Records from a data source:
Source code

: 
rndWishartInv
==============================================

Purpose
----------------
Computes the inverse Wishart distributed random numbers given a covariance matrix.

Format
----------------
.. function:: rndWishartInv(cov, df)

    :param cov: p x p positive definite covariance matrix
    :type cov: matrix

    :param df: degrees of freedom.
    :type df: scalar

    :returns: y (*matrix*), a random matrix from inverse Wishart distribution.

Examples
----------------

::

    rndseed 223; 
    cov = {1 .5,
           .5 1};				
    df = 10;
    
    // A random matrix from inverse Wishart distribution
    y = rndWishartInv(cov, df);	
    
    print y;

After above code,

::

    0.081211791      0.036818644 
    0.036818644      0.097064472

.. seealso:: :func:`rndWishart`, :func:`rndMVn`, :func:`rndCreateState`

REQUEST:
Reproduce all of the data above, exactly and without omission.

RESULT OF THIS EXERCISE:
Source code

: 
rndWishartInv
==============================================

Purpose
----------------
Computes the inverse Wishart distributed random numbers given a covariance matrix.

Format
----------------
.. function:: rndWishartInv(cov, df)

    :param cov: p x p positive definite covariance matrix
    :type cov: matrix

    :param df: degrees of freedom.
    :type df: scalar

    :returns: y (*matrix*), a random matrix from inverse Wishart distribution.

Examples
----------------

::

    rndseed 223; 
    cov = {1 .5,
           .5 1};				
    df = 10;
    
    // A random matrix from inverse Wishart distribution
    y = rndWishartInv(cov, df);	
    
    print y;

After above code,

::

    0.081211791      0.036818644 
    0.036818644      0.097064472

.. seealso:: :func:`rndWishart`, :func:`rndMVn`, :func:`rndCreateState`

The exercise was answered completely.